En un texto, cuando se menciona una vez el nombre científico completo, las
nominaciones sucesivas las encontraremos con la inicial del género seguido del
epíteto. En el caso de Homo sapiens, será H. sapiens.
Ejemplos de categorías taxonómicas
Nosotros, los humanos, pertenecemos al reino animal, al phylum Chordata, a la
clase Mammalia, al orden Primates, a la familia Homidae, al género Homo y a la
especie Homo sapiens.
De la misma forma, cada organismo puede ser clasificado usando dichas
categorías. Por ejemplo, la lombriz de tierra pertenece al reino animal, al phylum
Annelida, a la clase Oligochaeta, al orden Terricolae, a la familia Lumbricidae, al
género Lumbricus y, finalmente, a la especie Lumbricus terrestris.
¿Por qué son importantes las categorías taxonómicas?
Establecer una clasificación coherente y ordenada es vital en las ciencias
biológicas. Alrededor del mundo, cada cultura establece un nombre común para
las distintas especies que son frecuentes dentro de la localidad.
Asignar nombres comunes puede resultar de mucha utilidad para referirse a cierta
especie de animal o planta dentro de la comunidad. No obstante, cada cultura o
región asignará un nombre diferente a cada organismo. Por ello, a la hora de
comunicarse entre sí, existirán problemas.

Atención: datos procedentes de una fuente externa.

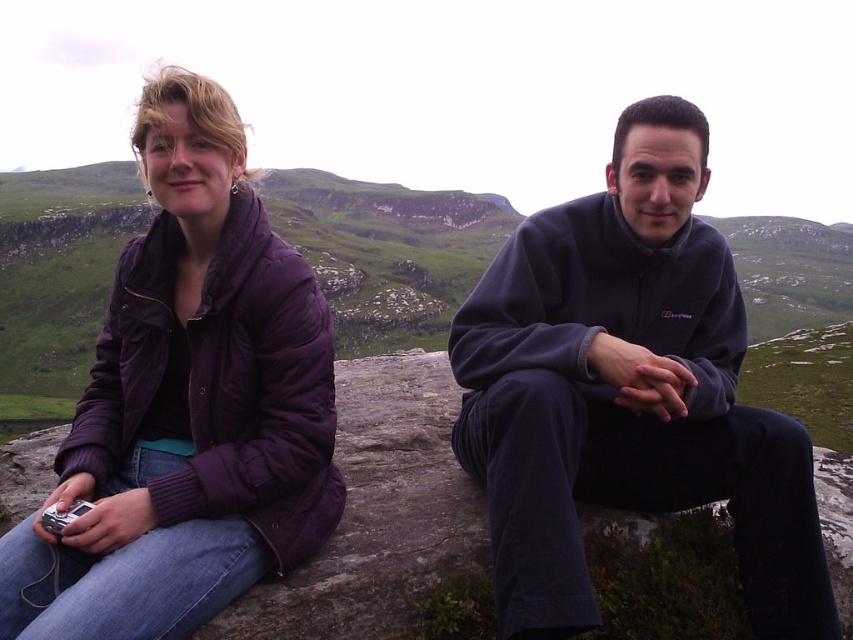
Question: Which point is closer to the camera?

Choices:
 (A) (70, 596)
 (B) (564, 608)

Answer: (A)

Question: Is dark gray fleece at center bigger than purple puffy jacket at left?

Choices:
 (A) no
 (B) yes

Answer: (B)

Question: Which of the following is the closest to the observer?

Choices:
 (A) dark gray fleece at center
 (B) purple puffy jacket at left

Answer: (B)

Question: Is dark gray fleece at center smaller than purple puffy jacket at left?

Choices:
 (A) yes
 (B) no

Answer: (B)

Question: Which of the following is the farthest from the observer?

Choices:
 (A) (704, 355)
 (B) (201, 298)

Answer: (A)

Question: Is dark gray fleece at center below purple puffy jacket at left?

Choices:
 (A) yes
 (B) no

Answer: (A)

Para solventar este inconveniente, la sistemática otorga una manera fácil y
ordenada de llamar a los organismos, permitiendo la comunicación efectiva entre
dos personas que se refieran a un mismo animal o planta, con un nombre
específico y particular.
2.1 categorías de clasificación
En Biología, es el nivel jerárquico en el que se clasifica científicamente a cada grupo de
organismos o taxones, atendiendo a su semejanza (escuela fenética) o proximidad
filogenética (escuelas cladista y evolucionista). Las categorías taxonómicas se estructuran en
una jerarquía de inclusión, en la que un grupo abarca a otros menores y éste, a su vez, queda
subordinado a uno mayor. De esta manera, los taxones quedan agrupados dentro de
un rango taxonómico o categoría taxonómica que los incluye. El nombre de las especies se
distingue de los de taxones de otros rangos por consistir en dos palabras indisociables.
Las categorías taxonómicas principales, ordenadas de más a menos inclusivas,
son: dominio, reino, filo o división, clase, orden, familia, género, especie.
Estas categorías principales se pueden agrupar o dividir en otras intermedias o subordinadas,
como subfilo (división de un filo), superfamilia (agrupación de familias), tribu (división entre
subfamilia y género), subespecie (división de una especie), etc.
Categorías taxonómicas[editar]
Dominio, la categoría que separa a los seres vivos por sus características
celulares. Por esta razón, existen dos sistemas de dominios: el más antiguo
(Prokaryota y Eukaryota) y el más reciente (Archaea, Bacteria y Eukarya).
Reino: esta categoría divide a los seres vivos por su naturaleza en
común. Archaea y Bacteria son tanto reinos como dominios, por
ser unicelulares, procariontes y diferenciarse en otras características bioquímicas
y biofísicas. El dominio de Eukaryota se divide a su vez en cinco
reinos: Monera (organismos unicelulares, procariotas, autótrofos y
heterótrofos); Protista (organismos unicelulares y pluricelulares, heterótrofos y
autótrofos); Fungi (organismos heterótrofos unicelulares y pluricelulares, como
hongos y levaduras); Plantae (organismos pluricelulares autótrofos sin
locomoción); y Animalia (organismos pluricelulares heterótrofos y locomotores).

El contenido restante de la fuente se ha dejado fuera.